Mandatory food labelling, testing laws unworkable: ANZFA
Monday, 24 June, 2002
Mandatory, industry-wide food labelling laws would be unworkable and create huge costs for businesses and consumers, according to Australia's peak food authority.
The Australia New Zealand Food Authority (ANZFA) was responding to media calls for all foods that were in any way connected to genetically modified processes to be labelled.
ANZFA spokesman Dr Michael Dack said such calls created the perception among consumers that Australian foods were not as safe as they should be.
"The food authority would totally reject that because we run safety assessments on all the GM foods sold in supermarkets and they are just as safe as other foods," Dack said.
Almost six months since GM labelling laws came into play, the only foods to be identified as such have been a brand of doughnuts and tinned Spam.
This is because the laws require labelling of only those foods where GM is in evidence in the final product, not in the manufacturing process.
According to the new rules, foods that need not be labelled include:
- Most highly refined foods where the refining process has the effect of removing the DNA and/or protein.
- Additives and processing aids that do not carry forward novel DNA or proteins to the finished product.
- Flavourings that exist in no more than 0.1 per cent in the final food.

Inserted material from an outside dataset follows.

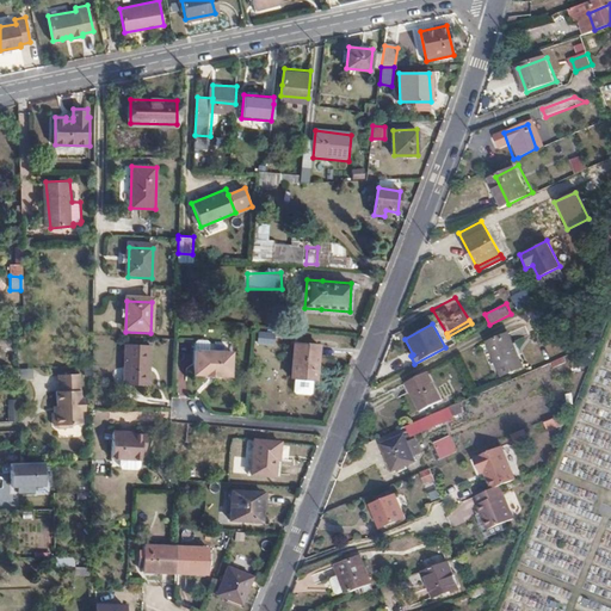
[(257,331),(255,344),(273,345),(273,332),(257,331)]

- Food intended for immediate consumption that is prepared and sold from the food premises or vending vehicles, enabling consumers to request information on GM status.
- Products in which there is an unintentional presence of a GM food of no more one per cent per ingredient.

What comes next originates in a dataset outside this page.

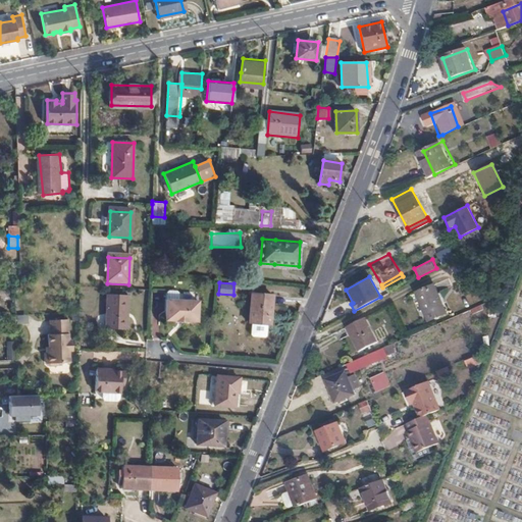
[(440,316),(427,288),(410,296),(422,324),(440,316)]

"These suggestions for increased labelling are being put forward not by average consumers [but] by anti-GM lobby groups that have agendas of their own," he said. "I think calls for an increased degree of labelling has to be seen in that light."
Dack said the cost to industry of putting in place expensive GM identification systems would be enormous, and the cost would be passed down to consumers.
In addition, he said many foods such as GM canola oil were indistinguishable from non-GM canola oil in terms of its chemistry and biology, making it impossible to identify in an end product.
Dack said across-the-board GM labelling also raised the question of where to draw the line.
"Do you label food from an animal that has eaten GM feeds for example, or food from an animal whose parents ate GM feeds?" he asked. "Regulation that can't be properly enforced is bad regulation."